All entries must be transcribed without a single difference.
------------------------------------
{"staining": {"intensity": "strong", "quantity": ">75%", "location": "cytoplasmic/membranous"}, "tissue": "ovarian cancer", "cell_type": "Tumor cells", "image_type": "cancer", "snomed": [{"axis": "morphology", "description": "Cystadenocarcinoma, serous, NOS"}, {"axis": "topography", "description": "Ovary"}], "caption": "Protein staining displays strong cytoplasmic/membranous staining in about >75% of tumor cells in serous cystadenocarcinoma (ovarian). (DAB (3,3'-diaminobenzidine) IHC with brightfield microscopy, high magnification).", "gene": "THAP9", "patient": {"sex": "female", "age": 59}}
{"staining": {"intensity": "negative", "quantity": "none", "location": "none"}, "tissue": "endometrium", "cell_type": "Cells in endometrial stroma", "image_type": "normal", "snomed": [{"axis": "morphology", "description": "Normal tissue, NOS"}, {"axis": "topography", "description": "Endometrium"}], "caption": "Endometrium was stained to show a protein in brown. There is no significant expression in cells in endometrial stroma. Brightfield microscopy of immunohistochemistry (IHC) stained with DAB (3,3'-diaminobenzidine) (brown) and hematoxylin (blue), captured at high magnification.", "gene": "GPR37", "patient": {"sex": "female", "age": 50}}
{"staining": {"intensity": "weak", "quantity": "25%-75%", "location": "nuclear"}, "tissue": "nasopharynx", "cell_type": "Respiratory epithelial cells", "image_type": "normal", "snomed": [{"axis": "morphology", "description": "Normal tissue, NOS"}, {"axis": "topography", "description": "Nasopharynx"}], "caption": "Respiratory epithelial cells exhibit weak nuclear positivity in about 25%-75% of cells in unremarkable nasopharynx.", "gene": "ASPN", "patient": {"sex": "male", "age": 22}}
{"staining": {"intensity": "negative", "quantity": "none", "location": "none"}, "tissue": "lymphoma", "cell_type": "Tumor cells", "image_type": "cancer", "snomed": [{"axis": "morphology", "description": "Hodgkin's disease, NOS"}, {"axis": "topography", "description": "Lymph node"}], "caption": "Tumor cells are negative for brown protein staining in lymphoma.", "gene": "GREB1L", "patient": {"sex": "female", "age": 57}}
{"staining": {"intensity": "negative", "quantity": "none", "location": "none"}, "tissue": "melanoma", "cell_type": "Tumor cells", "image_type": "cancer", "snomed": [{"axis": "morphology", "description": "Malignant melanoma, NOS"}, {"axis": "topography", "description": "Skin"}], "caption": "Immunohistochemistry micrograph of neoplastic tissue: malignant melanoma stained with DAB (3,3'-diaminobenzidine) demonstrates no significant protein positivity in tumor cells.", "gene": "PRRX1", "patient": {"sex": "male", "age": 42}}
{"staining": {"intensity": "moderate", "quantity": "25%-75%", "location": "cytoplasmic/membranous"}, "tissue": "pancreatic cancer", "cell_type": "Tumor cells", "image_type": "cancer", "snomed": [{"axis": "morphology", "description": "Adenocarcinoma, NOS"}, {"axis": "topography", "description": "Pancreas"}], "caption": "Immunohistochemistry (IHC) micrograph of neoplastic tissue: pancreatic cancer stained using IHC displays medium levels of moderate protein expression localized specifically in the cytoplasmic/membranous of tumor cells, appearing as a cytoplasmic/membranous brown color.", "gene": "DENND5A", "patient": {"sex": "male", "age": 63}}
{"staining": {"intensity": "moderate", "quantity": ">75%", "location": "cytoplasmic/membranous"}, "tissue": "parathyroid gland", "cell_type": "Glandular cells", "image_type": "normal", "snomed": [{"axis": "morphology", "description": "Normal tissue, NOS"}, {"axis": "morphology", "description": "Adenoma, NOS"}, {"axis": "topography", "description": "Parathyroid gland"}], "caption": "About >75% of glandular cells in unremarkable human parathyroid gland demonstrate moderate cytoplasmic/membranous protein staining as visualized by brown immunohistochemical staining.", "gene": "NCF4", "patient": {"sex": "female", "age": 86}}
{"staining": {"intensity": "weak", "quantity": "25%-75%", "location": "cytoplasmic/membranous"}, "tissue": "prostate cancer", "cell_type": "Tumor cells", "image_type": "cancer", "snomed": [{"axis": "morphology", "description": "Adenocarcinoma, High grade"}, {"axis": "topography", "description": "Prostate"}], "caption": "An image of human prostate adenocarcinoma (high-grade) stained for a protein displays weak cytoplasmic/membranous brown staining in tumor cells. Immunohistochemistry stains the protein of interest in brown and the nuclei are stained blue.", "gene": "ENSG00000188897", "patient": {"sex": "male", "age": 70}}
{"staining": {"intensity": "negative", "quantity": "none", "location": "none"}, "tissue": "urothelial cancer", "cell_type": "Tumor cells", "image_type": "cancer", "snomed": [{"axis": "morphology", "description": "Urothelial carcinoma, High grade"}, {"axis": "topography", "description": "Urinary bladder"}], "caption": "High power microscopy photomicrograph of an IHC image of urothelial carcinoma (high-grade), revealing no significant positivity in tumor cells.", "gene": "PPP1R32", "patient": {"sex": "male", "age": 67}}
------------------------------------
◆ TASK RESULT ◆
{"staining": {"intensity": "strong", "quantity": ">75%", "location": "cytoplasmic/membranous"}, "tissue": "ovarian cancer", "cell_type": "Tumor cells", "image_type": "cancer", "snomed": [{"axis": "morphology", "description": "Cystadenocarcinoma, serous, NOS"}, {"axis": "topography", "description": "Ovary"}], "caption": "Protein staining displays strong cytoplasmic/membranous staining in about >75% of tumor cells in serous cystadenocarcinoma (ovarian). (DAB (3,3'-diaminobenzidine) IHC with brightfield microscopy, high magnification).", "gene": "THAP9", "patient": {"sex": "female", "age": 59}}
{"staining": {"intensity": "negative", "quantity": "none", "location": "none"}, "tissue": "endometrium", "cell_type": "Cells in endometrial stroma", "image_type": "normal", "snomed": [{"axis": "morphology", "description": "Normal tissue, NOS"}, {"axis": "topography", "description": "Endometrium"}], "caption": "Endometrium was stained to show a protein in brown. There is no significant expression in cells in endometrial stroma. Brightfield microscopy of immunohistochemistry (IHC) stained with DAB (3,3'-diaminobenzidine) (brown) and hematoxylin (blue), captured at high magnification.", "gene": "GPR37", "patient": {"sex": "female", "age": 50}}
{"staining": {"intensity": "weak", "quantity": "25%-75%", "location": "nuclear"}, "tissue": "nasopharynx", "cell_type": "Respiratory epithelial cells", "image_type": "normal", "snomed": [{"axis": "morphology", "description": "Normal tissue, NOS"}, {"axis": "topography", "description": "Nasopharynx"}], "caption": "Respiratory epithelial cells exhibit weak nuclear positivity in about 25%-75% of cells in unremarkable nasopharynx.", "gene": "ASPN", "patient": {"sex": "male", "age": 22}}
{"staining": {"intensity": "negative", "quantity": "none", "location": "none"}, "tissue": "lymphoma", "cell_type": "Tumor cells", "image_type": "cancer", "snomed": [{"axis": "morphology", "description": "Hodgkin's disease, NOS"}, {"axis": "topography", "description": "Lymph node"}], "caption": "Tumor cells are negative for brown protein staining in lymphoma.", "gene": "GREB1L", "patient": {"sex": "female", "age": 57}}
{"staining": {"intensity": "negative", "quantity": "none", "location": "none"}, "tissue": "melanoma", "cell_type": "Tumor cells", "image_type": "cancer", "snomed": [{"axis": "morphology", "description": "Malignant melanoma, NOS"}, {"axis": "topography", "description": "Skin"}], "caption": "Immunohistochemistry micrograph of neoplastic tissue: malignant melanoma stained with DAB (3,3'-diaminobenzidine) demonstrates no significant protein positivity in tumor cells.", "gene": "PRRX1", "patient": {"sex": "male", "age": 42}}
{"staining": {"intensity": "moderate", "quantity": "25%-75%", "location": "cytoplasmic/membranous"}, "tissue": "pancreatic cancer", "cell_type": "Tumor cells", "image_type": "cancer", "snomed": [{"axis": "morphology", "description": "Adenocarcinoma, NOS"}, {"axis": "topography", "description": "Pancreas"}], "caption": "Immunohistochemistry (IHC) micrograph of neoplastic tissue: pancreatic cancer stained using IHC displays medium levels of moderate protein expression localized specifically in the cytoplasmic/membranous of tumor cells, appearing as a cytoplasmic/membranous brown color.", "gene": "DENND5A", "patient": {"sex": "male", "age": 63}}
{"staining": {"intensity": "moderate", "quantity": ">75%", "location": "cytoplasmic/membranous"}, "tissue": "parathyroid gland", "cell_type": "Glandular cells", "image_type": "normal", "snomed": [{"axis": "morphology", "description": "Normal tissue, NOS"}, {"axis": "morphology", "description": "Adenoma, NOS"}, {"axis": "topography", "description": "Parathyroid gland"}], "caption": "About >75% of glandular cells in unremarkable human parathyroid gland demonstrate moderate cytoplasmic/membranous protein staining as visualized by brown immunohistochemical staining.", "gene": "NCF4", "patient": {"sex": "female", "age": 86}}
{"staining": {"intensity": "weak", "quantity": "25%-75%", "location": "cytoplasmic/membranous"}, "tissue": "prostate cancer", "cell_type": "Tumor cells", "image_type": "cancer", "snomed": [{"axis": "morphology", "description": "Adenocarcinoma, High grade"}, {"axis": "topography", "description": "Prostate"}], "caption": "An image of human prostate adenocarcinoma (high-grade) stained for a protein displays weak cytoplasmic/membranous brown staining in tumor cells. Immunohistochemistry stains the protein of interest in brown and the nuclei are stained blue.", "gene": "ENSG00000188897", "patient": {"sex": "male", "age": 70}}
{"staining": {"intensity": "negative", "quantity": "none", "location": "none"}, "tissue": "urothelial cancer", "cell_type": "Tumor cells", "image_type": "cancer", "snomed": [{"axis": "morphology", "description": "Urothelial carcinoma, High grade"}, {"axis": "topography", "description": "Urinary bladder"}], "caption": "High power microscopy photomicrograph of an IHC image of urothelial carcinoma (high-grade), revealing no significant positivity in tumor cells.", "gene": "PPP1R32", "patient": {"sex": "male", "age": 67}}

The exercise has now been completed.